- YOUR TASKS
1. Answer these questions from the film review:
(a) Before seeing There Will Be Blood, which film did the reviewer count as the one genuine masterpiece of 2007?
(b) Which film heavily influenced Hard Eight?
(c) Which director is Magnolia said to be Anderson's version of?
2. Please write out the part of the film review that opens with the words containing "2007 is what" and closes with "from a rising film-maker achieving greatness.".
3. In one to three sentences, explain why the film review says Anderson's imitation of other filmmakers counts to his credit.

====== SELECTED PASSAGE

2007 is what I would call a landmark year for contemporary cinema, certainly for this decade. We saw several film-makers returning to former greatness and several rising film-makers finally reach greatness. We saw some great films and we saw some masterpieces. Until I sat down to watch this movie, my count for genuine masterpieces was one. That was The Assassination of Jesse James by the Coward Robert Ford, an example of a rising film-maker achieving greatness.

One masterpiece was still one more masterpiece than most years could muster, but within ten minutes of seeing There Will Be Blood I knew that the count had gone up by one, and once again it's from a rising film-maker achieving greatness.

Paul Thomas Anderson has always been a good/great film-maker, Hard Eight was a solid debut (heavily influenced by Jean-Pierre Melville's Bob le flambeur, which I have yet to see, but it's on the list), it displayed a technical confidence and the keen ear for dialogue that has served Anderson well in the future, but it lacked that energy that drove the story.

His subsequent films have been experimental, he has not been afraid to try new aesthetics, new ideas, new techniques, and this draws criticism towards his work as derivative: Boogie Nights is PTA doing Scorcese (with knowing flickers of Mikhail Kalatozov's I Am Cuba for good measure), Magnolia is PTA doing Altman, and so forth. It's an unfair dismissal of his ability to bend and reshape his storytelling and his film-making technique, but he does wear his influences on his sleeve, albeit in a way that is his own. This is not Tarantino level mimicry, which started out relatively subtle but is now teetering on self-parody. Anybody can "imitate", but they rarely make a film as good as Boogie Nights in the process, so that must go to Anderson's credit.

============
====== DATA BELOW

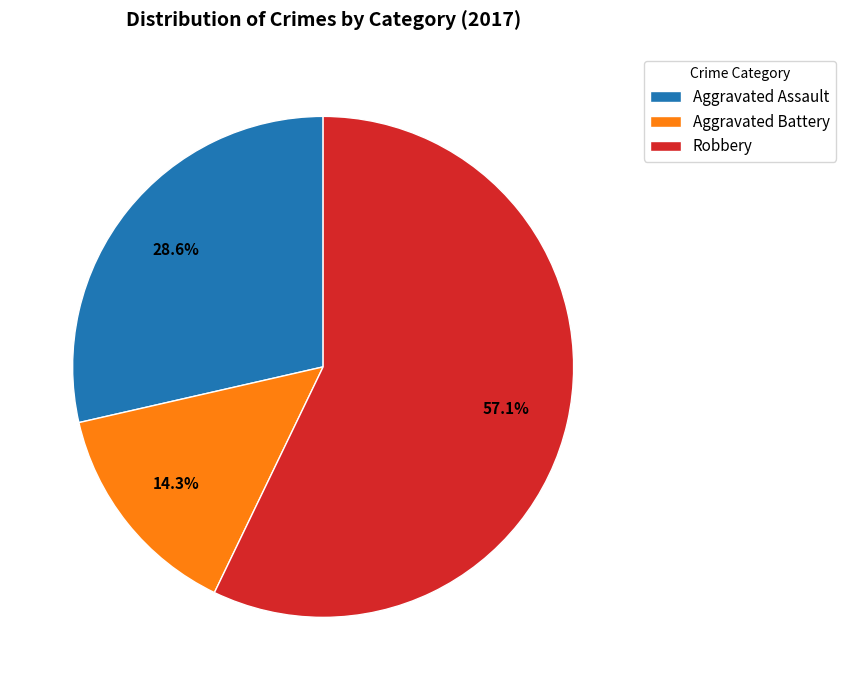

To the nearest percent, what is the average slice percentage?

33%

============

- TASK SOLUTIONS
1.
(a) The Assassination of Jesse James by the Coward Robert Ford
(b) Jean-Pierre Melville's Bob le flambeur
(c) Altman

2.
2007 is what I would call a landmark year for contemporary cinema, certainly for this decade. We saw several film-makers returning to former greatness and several rising film-makers finally reach greatness. We saw some great films and we saw some masterpieces. Until I sat down to watch this movie, my count for genuine masterpieces was one. That was The Assassination of Jesse James by the Coward Robert Ford, an example of a rising film-maker achieving greatness.

One masterpiece was still one more masterpiece than most years could muster, but within ten minutes of seeing There Will Be Blood I knew that the count had gone up by one, and once again it's from a rising film-maker achieving greatness.

3. Anybody can imitate, but those who do rarely make a film as good as Boogie Nights in the process. Because Anderson did, his imitation counts to his credit.